Awesome! Thank you for the reminder that we should all be in awe of our amazing, talented, hard working kids. Sometimes, it's easy to forget how much work and dedication goes into this sport, even at the very early levels, when we get caught up in our daily schedules. Thanks again!
 
Thank you so much for taking the time to share your thoughts with us. it was beautiful to read and a great reminder!!
 
Thanks for that. It's hard to see the forest for the trees sometimes, when we're in the thick of it. And having one of those 12 year old L5's can really get frustrating if you forget how awesome it is that she's there in the first place. You are totally right that THEY have to own the sport. A lesson I continue to relearn, and relearn, and relearn, in my own imperfect way...
 
Thank you for posting this.
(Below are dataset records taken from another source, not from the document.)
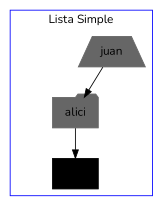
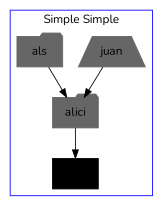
  digraph {
    fontname=Nunito
    node [color=gray40 fontname=Nunito shape=folder style=filled]
    edge [fontname=Nunito]
    juan [shape=trapezium]
+   als
    alici
    0 [color=black shape=box]
    subgraph cluster_1 {
      color=blue
-     label=" Lista Simple "
+     label=" Simple Simple "
      juan
+     als
      alici
      0
    }
    juan -> alici
+   als -> alici
    alici -> 0
  }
After watching my dd have a rough practice this week, you said the things I needed to hear today.

She is trying to get ready for her first meet this season and is working on a progressive skill that has her terrified. I have never seen her cry and get upset about a skill before and I'm only hoping I said and did the right things. She is reading the Shawn Johnson book tonight, so I'm hoping she will gain some inspiration to get through her challenges.
 
Could this be a sticky? Perhaps without comments.

Sort of a "Must Read" for parents.

Both you and your dd will do very well in your/her future endeavors!!
 
Now that's what I call a home run....

It seems both you and your junior adult child have are moving on (from wag) something to take with you from her experience. I was delighted to read the part where you came to know just how much your daughter knew about herself, and that you could trust her to make significant choices for herself....... maybe even choices you can't embrace, but hey, you can always embrace her.

It happened to me when my middle child "did his thing" and left me stunned with what he had done. What a priviledge it is to share my life with him, his two brothers, and my wife.

Thanks for the reminder!
 
Thanks for posting and please stay around. Not many children travel the gymnastics road your dd did and your insight will be valuable to newer board members. You and your family have a great attitude.
 
Thank you for sharing your experiences and observations!

I have spent many hours wondering what my daughter's life would look like without this demanding sport. You have reminded me that these are phenomenal young ATHLETES -- not just gymnasts. Their discipline, work ethic and talent will serve them in many different endeavors if they leave the sport.